Dataset excerpts |
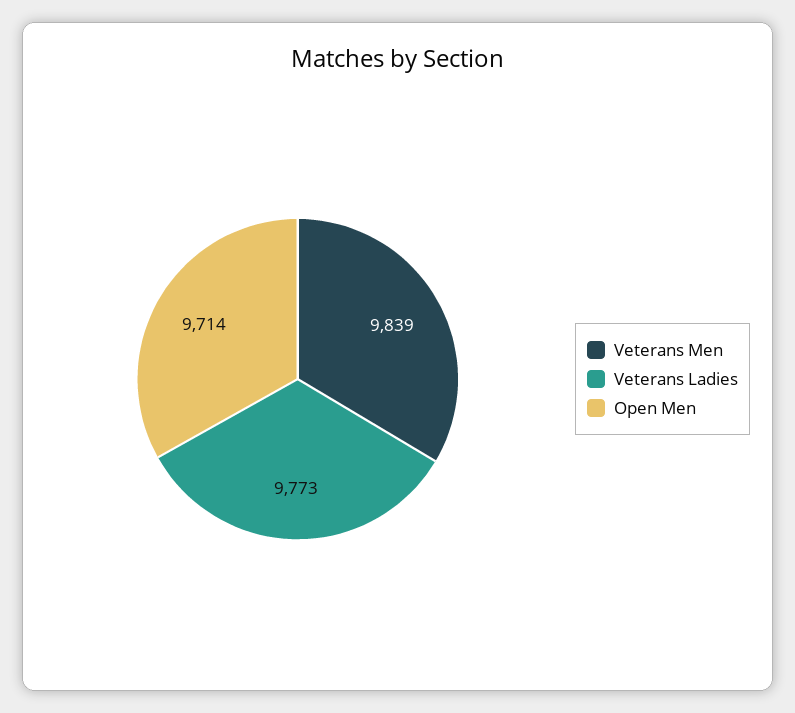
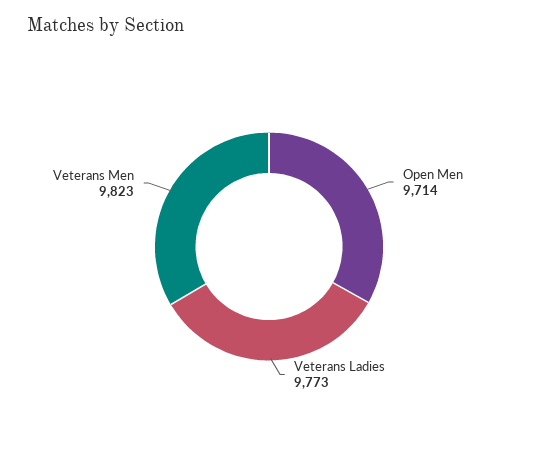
  {
-   "Veterans Men": 9839,
+   "Veterans Men": 9823,
    "Veterans Ladies": 9773,
    "Open Men": 9714
  }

Required action |
Set every record down verbatim. No pictures belong in the copy.

Exercise answer |
  {
-   "Veterans Men": 9839,
+   "Veterans Men": 9823,
    "Veterans Ladies": 9773,
    "Open Men": 9714
  }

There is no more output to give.